Given records:
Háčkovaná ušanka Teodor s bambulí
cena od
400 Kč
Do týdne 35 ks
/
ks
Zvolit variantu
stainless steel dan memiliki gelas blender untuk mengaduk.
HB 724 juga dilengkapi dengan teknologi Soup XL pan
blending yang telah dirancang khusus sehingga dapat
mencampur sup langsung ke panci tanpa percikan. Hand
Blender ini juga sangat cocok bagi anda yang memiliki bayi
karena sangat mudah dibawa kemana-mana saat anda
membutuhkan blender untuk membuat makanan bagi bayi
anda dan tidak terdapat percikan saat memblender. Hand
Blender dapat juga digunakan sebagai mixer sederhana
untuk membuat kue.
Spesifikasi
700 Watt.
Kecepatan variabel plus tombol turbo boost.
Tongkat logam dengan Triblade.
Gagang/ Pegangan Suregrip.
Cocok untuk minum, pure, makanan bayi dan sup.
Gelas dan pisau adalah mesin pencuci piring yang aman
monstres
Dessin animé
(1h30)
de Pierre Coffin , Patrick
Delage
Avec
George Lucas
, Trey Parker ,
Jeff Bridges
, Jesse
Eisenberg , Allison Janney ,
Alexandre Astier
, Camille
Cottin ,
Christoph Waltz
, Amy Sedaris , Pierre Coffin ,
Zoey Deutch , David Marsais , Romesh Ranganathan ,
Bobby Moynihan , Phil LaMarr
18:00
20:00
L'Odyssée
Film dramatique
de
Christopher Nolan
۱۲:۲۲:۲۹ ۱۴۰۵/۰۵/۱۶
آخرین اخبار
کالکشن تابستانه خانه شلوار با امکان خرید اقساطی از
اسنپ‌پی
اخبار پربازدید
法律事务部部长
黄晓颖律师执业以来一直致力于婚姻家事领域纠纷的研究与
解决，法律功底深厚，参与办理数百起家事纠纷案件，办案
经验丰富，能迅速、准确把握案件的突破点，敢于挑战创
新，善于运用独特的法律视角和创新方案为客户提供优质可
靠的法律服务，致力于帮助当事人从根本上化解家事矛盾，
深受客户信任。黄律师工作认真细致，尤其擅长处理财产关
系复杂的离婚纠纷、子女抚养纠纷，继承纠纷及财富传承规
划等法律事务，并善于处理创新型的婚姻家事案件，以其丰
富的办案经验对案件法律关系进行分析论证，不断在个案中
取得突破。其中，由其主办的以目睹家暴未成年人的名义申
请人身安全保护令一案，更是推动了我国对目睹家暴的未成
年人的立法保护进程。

==

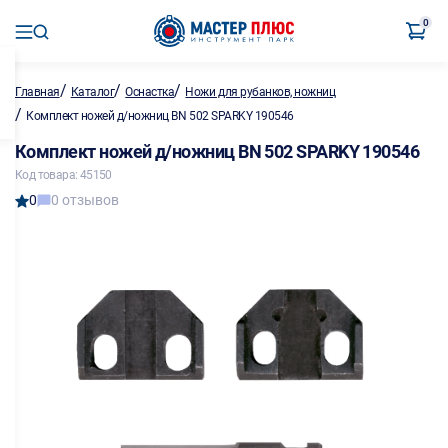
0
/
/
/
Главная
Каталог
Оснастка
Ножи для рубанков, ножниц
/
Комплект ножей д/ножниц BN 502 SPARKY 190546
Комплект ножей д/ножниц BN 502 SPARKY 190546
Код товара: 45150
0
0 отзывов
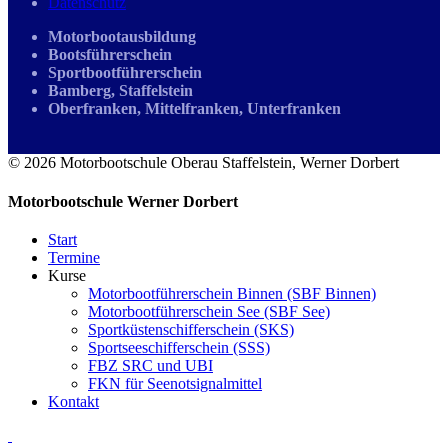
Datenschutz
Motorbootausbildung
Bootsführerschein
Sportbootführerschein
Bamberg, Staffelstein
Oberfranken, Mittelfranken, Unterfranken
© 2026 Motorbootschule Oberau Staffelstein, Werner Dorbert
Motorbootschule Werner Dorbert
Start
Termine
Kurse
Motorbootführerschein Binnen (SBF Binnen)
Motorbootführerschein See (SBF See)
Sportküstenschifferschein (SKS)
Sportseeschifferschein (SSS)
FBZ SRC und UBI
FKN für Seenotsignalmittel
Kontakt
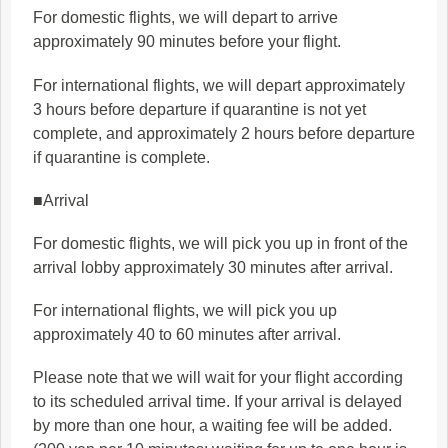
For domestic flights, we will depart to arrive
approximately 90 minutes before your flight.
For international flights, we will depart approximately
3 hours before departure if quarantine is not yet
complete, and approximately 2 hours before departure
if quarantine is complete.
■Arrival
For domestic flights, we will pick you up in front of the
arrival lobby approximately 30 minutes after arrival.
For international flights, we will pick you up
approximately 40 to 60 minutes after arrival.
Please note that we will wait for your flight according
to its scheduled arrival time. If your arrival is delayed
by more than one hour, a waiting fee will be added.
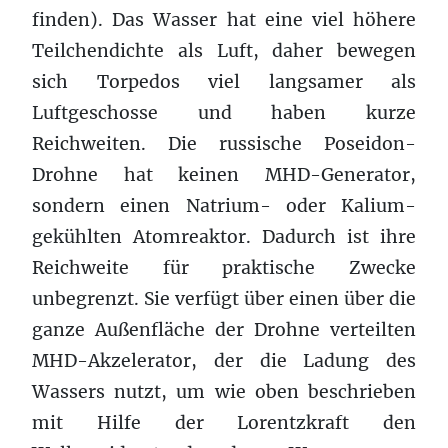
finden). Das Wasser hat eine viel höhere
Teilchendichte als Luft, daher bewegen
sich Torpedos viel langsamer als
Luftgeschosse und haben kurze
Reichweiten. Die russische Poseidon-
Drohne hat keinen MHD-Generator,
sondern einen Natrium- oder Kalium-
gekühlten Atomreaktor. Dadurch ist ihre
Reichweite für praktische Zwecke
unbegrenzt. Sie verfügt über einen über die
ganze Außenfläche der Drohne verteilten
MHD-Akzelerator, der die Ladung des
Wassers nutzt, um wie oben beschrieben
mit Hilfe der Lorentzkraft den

==

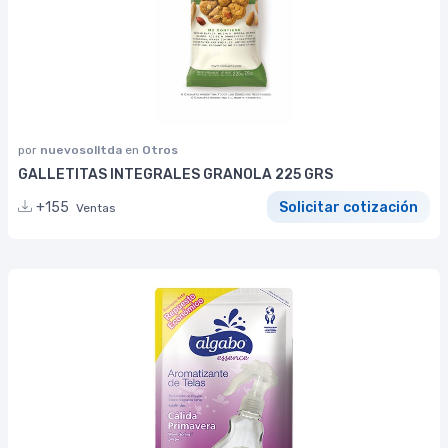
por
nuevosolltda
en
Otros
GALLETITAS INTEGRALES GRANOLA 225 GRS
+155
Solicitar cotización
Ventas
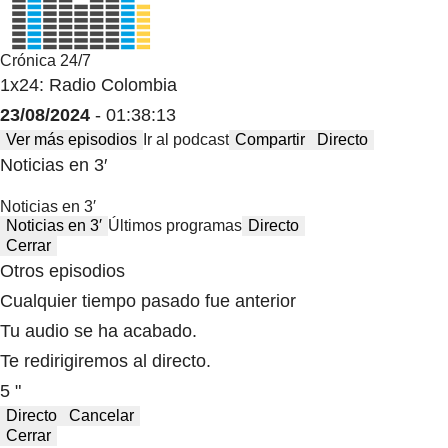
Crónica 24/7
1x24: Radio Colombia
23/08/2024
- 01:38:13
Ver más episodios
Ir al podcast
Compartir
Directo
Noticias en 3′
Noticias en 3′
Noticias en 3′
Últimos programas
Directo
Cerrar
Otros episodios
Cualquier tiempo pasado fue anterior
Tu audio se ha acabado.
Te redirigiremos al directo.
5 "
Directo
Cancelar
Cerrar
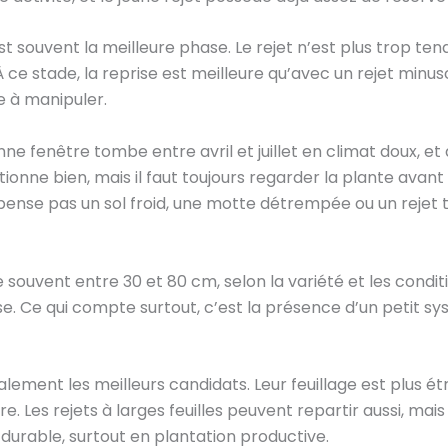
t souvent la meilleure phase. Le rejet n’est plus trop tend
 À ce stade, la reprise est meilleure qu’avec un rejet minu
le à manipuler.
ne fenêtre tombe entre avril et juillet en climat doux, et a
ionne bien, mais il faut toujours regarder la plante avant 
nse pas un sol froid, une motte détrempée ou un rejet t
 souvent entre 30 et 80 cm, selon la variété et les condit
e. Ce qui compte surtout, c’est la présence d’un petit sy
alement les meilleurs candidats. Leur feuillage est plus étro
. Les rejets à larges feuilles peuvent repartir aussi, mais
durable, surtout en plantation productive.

Aim of the exercise:
Find every row above that contains the string "after" and copy each of those rows in full, treating uppercase and lowercase as different.

Response:
arrival lobby approximately 30 minutes after arrival.
approximately 40 to 60 minutes after arrival.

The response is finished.